Pourquoi la Torah répond au zèle par une alliance de paix?
À première vue, le contraste est déroutant. Comment un acte de fermeté peut-il être suivi par une alliance de paix ? La réponse est précisément le cœur de la paracha : la Torah ne sanctifie jamais la colère. Elle exige parfois une fidélité sans compromis à la vérité, mais elle juge cette fidélité à son fruit : ramène-t-elle la paix, répare-t-elle le peuple, restaure-t-elle la vie ?

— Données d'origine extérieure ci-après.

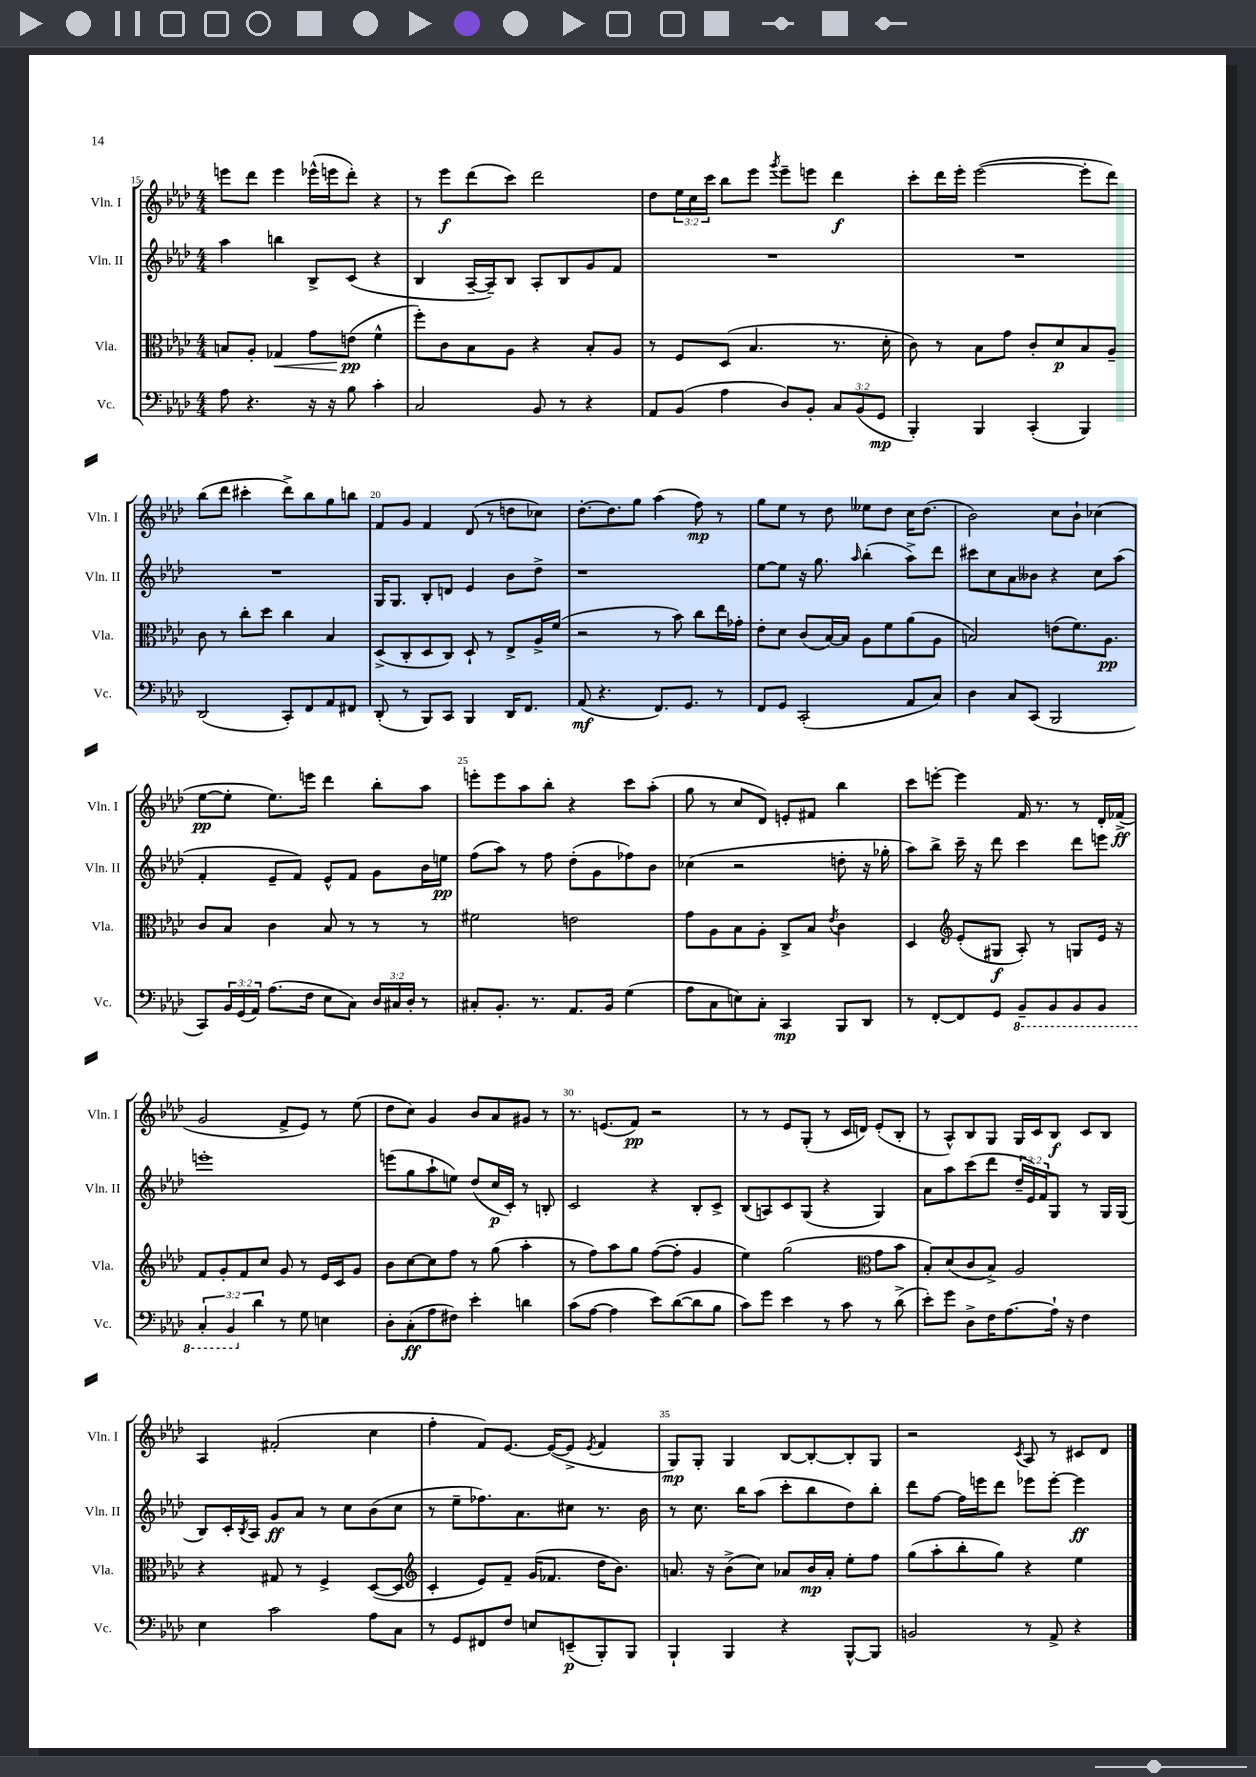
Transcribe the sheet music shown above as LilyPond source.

<<
\new StaffGroup <<
\new Staff = "s0" \with { instrumentName = "Vln. I" shortInstrumentName = "Vln. I" } {
    \clef treble \key aes \major \numericTimeSignature \time 4/4 \override Staff.TupletNumber.text = #tuplet-number::calc-fraction-text
    e'''8 des'''8 e'''4 ees'''16-^( e'''16 des'''8-.) r4 |
    r8 ees'''8\f des'''8( c'''8) des'''2 |
    des''8 \tuplet 3/2 { ees''16 c''16 c'''16 } bes''8 ees'''8 \acciaccatura { g'''8 } ees'''8-- e'''8 des'''4\f |
    c'''8-. des'''16 ees'''16-. ees'''2~( ees'''8-. des'''8) |
    bes''8( des'''8 cis'''4-. des'''8->) bes''8 g''8 b''8 |
    f'8 g'8 f'4 des'8( r8 d''8 ces''8) |
    des''8.~-. des''8. g''8 aes''4( f''8\mp) r8 |
    g''8 ees''8 r8 des''8 eeses''8 des''8 c''16 des''8.( |
    bes'2) c''8 bes'8-! ces''4( |
    ees''8~\pp ees''8-. ees''8.) e'''16 des'''4 bes''8-. aes''8 |
    e'''8-. e'''8 aes''8 bes''8-. r4 c'''8 aes''8-.( |
    g''8 r8 c''8 des'8) e'8-. fis'8 bes''4 |
    c'''8 e'''8~-. e'''4 f'16 r8. r8 des'16-. fes'16->\ff( |
    g'2 f'8-> ees'8) r8 ees''8( |
    des''8 c''8) g'4 bes'8 aes'8 gis'8 r8 |
    r8. e'8.( f'8\pp) r2 |
    r8 r8 ees'8 g8-.( r8 c'16 d'16) ees'8-.( bes8-. |
    r8 aes8-^) bes8 g8 g16 c'16 bes8\f c'8 bes8 |
    aes4 fis'2-.( c''4 |
    f''4-. f'8) ees'8.~ ees'16~( ees'8-> \acciaccatura { ees'8 } f'4 |
    g8\mp) g8-. g4 bes8~ bes8~-. bes8-. g8 |
    r2 \acciaccatura { c'8 } aes8 r8 cis'8 des'8 \bar "|." |
}
\new Staff = "s1" \with { instrumentName = "Vln. II" shortInstrumentName = "Vln. II" } {
    \clef treble \key aes \major \numericTimeSignature \time 4/4 \override Staff.TupletNumber.text = #tuplet-number::calc-fraction-text
    aes''4 b''4 bes8-> c'8( r4 |
    bes4 aes16~-- aes16--) bes8 aes8-. bes8 g'8 f'8 |
    R1 |
    R1 |
    R1 |
    g16 g8. bes8-. d'8 ees'4 bes'8 des''8-> |
    r1 |
    ees''8~ ees''8 r16 g''8. \grace { aes''16 } bes''4-.( aes''8->) des'''8 |
    cis'''8 c''8 aes'8 beses'8 r4 c''8 aes''8( |
    f'4-. ees'8-- f'8) ees'8-^ f'8 g'8 bes'16 e''16\pp |
    f''8( aes''8) r8 f''8 des''8-.( g'8 fes''8) bes'8 |
    ces''4( r2 d''8-. r16 ges''16-. |
    aes''8) bes''8-> c'''16-- r16 des'''8 c'''4 des'''8 e'''8 |
    e'''1-. |
    e'''8( g''8 aes''8-! e''8) des''8( c''16\p c'16-.) r8 b8-. |
    c'2 r4 bes8-. c'8-> |
    bes8( a8) c'8 g8( r4 g4) |
    aes'8 aes''8 c'''8( des'''8 \tuplet 3/2 { des''16-- ees'16) f'16 } g8 r8 g16 g16( |
    bes8) c'16-. \acciaccatura { bes8 } aes16 g'8\ff aes'8 r8 c''8 bes'8( c''8 |
    r8 ees''8-- fes''8.) aes'8. cis''8 r8. bes'16 |
    r8 c''8. bes''16 aes''8( c'''8-. bes''8 des''8) bes''8-. |
    des'''8 f''8~ f''16 e'''16 des'''8 ees'''8 ees'''8~-. ees'''4\ff \bar "|." |
}
\new Staff = "s2" \with { instrumentName = "Vla." shortInstrumentName = "Vla." } {
    \clef alto \key aes \major \numericTimeSignature \time 4/4
    b8 aes8-. ges4\< g'8 e'8\pp\!( f'4-^ |
    f''8-.) c'8 bes8 aes8 r4 bes8-. aes8 |
    r8 f8 des8( bes4. r8. des'16-. |
    c'8) r8 bes8 g'8 c'8-. des'8\p bes8 aes8-- |
    c'8 r8 c''8-. des''8 c''4 bes4 |
    des8->( c8-. des8 c8) des8-! r8 ees8-> aes16-> f'16( |
    r2 r8 bes'8) c''8 ees''16 ges'16-. |
    ees'8-. des'8 c'8( bes16~) bes16 aes8 f'8 aes'8( aes8 |
    b2) e'8( f'8.) aes8.\pp |
    c'8 bes8 c'4 bes8 r8 r8 r8 |
    fis'2 e'2 |
    g'8 aes8 bes8 aes8-. c8-> bes8 \acciaccatura { ees'8 } c'4 |
    des4 \clef treble ees'8-.( gis8\f aes8-.) r8 g8 ees'16 r16 |
    f'8 g'8-. f'8 c''8 g'8 r8 ees'16 c'16 g'8 |
    bes'8 c''8~ c''8 f''8 r8 g''8( aes''4-. |
    r8 f''8) aes''8 g''8 f''8~( f''8-. g'4 |
    ees''4) g''2( \clef alto g'8 bes'8 |
    bes8-.) des'8( c'8 bes8->) aes2 |
    r4 gis8 r8 f4-> des8~( des8 |
    \clef treble c'4-. ees'8) f'8-- g'16( fes'8. des''16 bes'8.) |
    a'8. r16 bes'8->( c''8) aes'8 bes'16\mp aes'16-. ees''8-. f''8 |
    g''8( aes''8-. bes''8-. g''8) r4 ees''4 \bar "|." |
}
\new Staff = "s3" \with { instrumentName = "Vc." shortInstrumentName = "Vc." } {
    \clef bass \key aes \major \numericTimeSignature \time 4/4 \override Staff.TupletNumber.text = #tuplet-number::calc-fraction-text
    aes8 r4. r16 r16 bes8 c'4-. |
    c2 bes,8 r8 r4 |
    aes,8 bes,8( aes4 des8) bes,8-. \tuplet 3/2 { c8 bes,8( g,8\mp } |
    bes,,4-.) bes,,4 c,4-.( bes,,4) |
    des,2( c,8-.) f,8 aes,8 fis,8 |
    des,8-.( r8 bes,,8) c,8 bes,,4 des,16 f,8. |
    aes,8\mf( r4. f,8.) g,8. r8 |
    f,8 g,8 c,2-.( aes,8 c8) |
    des4 c8 c,8( bes,,2 |
    c,8) \tuplet 3/2 { bes,16 g,16( aes,16) } aes8.( f16 ees8 c8) \tuplet 3/2 { des16 cis16 des16-. } r8 |
    cis8-. bes,8.-. r8. aes,8. bes,16 g4( |
    aes8 c8 e8) c8-. c,4\mp bes,,8 des,8 |
    r8 f,8~-. f,8 g,8 \ottava #-1 bes,,8-- bes,,8 bes,,8 bes,,8 |
    \tuplet 3/2 { c,4-. bes,,4 \ottava #0 des'4 } r8 g8 e4 |
    des8-. c8-.\ff( aes8 fis8) ees'4-. d'4 |
    c'8( aes8~ aes4 ees'8) des'8~( des'8 bes8 |
    c'8) g'8 ees'4 r8 c'8 r8 des'8->( |
    ees'8-.) g'8 des8-> f16 aes8.~ aes16-! r16 f4 |
    ees4 c'2 aes8 c8 |
    r8 g,8 fis,8 f8 e8 e,8--\p( bes,,8-.) bes,,8 |
    bes,,4-! bes,,4 r4 bes,,8~-^ bes,,8 |
    b,2 r8 aes,8-> r4 \bar "|." |
}
>>
>>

La Guémara (Sanhedrin 82a) encadre d’ailleurs l’acte de Pinhas avec une extrême rigueur. Elle enseigne que l’intervention des « zélateurs » ne relève pas d’une justice ordinaire et qu’elle n’est concevable que dans des limites absolument exceptionnelles. Si l’acte avait été accompli après la transgression, Pinhas aurait été tenu responsable de la mort de Zimri. La Torah ferme donc elle-même la porte à toute lecture qui ferait de Pinhas un modèle de violence spontanée.
Le Netsiv, dans son Haamek Davar (Bamidbar 25:2), formule une idée décisive : l’alliance de paix fut donnée à Pinhas afin que son acte ne fasse pas de lui un homme emporté ou durci. La récompense n’est pas le pouvoir, mais la paix intérieure. La Torah protège Pinhas de l’empreinte morale que pourrait laisser un acte aussi radical.
C’est là une leçon majeure. Il existe une fermeté qui naît de l’ego blessé, du besoin de dominer ou de la satisfaction d’avoir raison. Celle-là détruit. Mais il existe aussi une fermeté qui refuse que le mensonge, l’humiliation ou la corruption deviennent la norme. Celle-ci n’a pas pour but d’écraser un adversaire. Elle cherche à sauver une communauté de ce qui la dissout.
Le mot Chalom ne signifie pas seulement l’absence de conflit. Il désigne une cohérence retrouvée. Une paix où chaque chose retrouve sa juste place : la vérité dans la parole, la dignité dans les relations, la fidélité dans l’Alliance. Rachi (Bamidbar 25,12) souligne que « Mon alliance de paix » exprime la paix que Hachem accorde à Pinhas lui-même.
Les filles de Tselofhad : quand la justice marque l’avenir d’Israël
La suite de la paracha confirme ce mouvement. Après la crise viennent le recensement, la demande des filles de Tselofhad, la désignation de Yehoshoua et l’organisation des sacrifices communautaires. C’est une reconstruction. Israël ne peut entrer en terre promise seulement avec des héros. Il lui faut des familles reconnues, un droit capable d’écouter une revendication juste, une direction transmise avec humilité et une conscience collective du service divin.
Les filles de Tselofhad portent à cet égard un message magnifique. Elles ne se rebellent pas contre la Torah. Elles viennent demander que la Torah révèle en elle-même toute sa justice. Leur parole devient une source de halakha. Après l’acte de Pinhas qui arrête une dégradation, elles incarnent la parole qui construit l’avenir.
La paracha nous pose donc une question exigeante. Lorsque nous défendons une valeur, cherchons-nous à vaincre ou à réparer ? Notre fermeté laisse-t-elle derrière elle plus de paix, plus de vérité et plus de vie ? Pinhas n’est pas célébré pour avoir été un homme de colère. Il reçoit précisément l’alliance de paix parce que le véritable courage n’est accompli que lorsqu’il conduit à la restauration de l’homme et du peuple.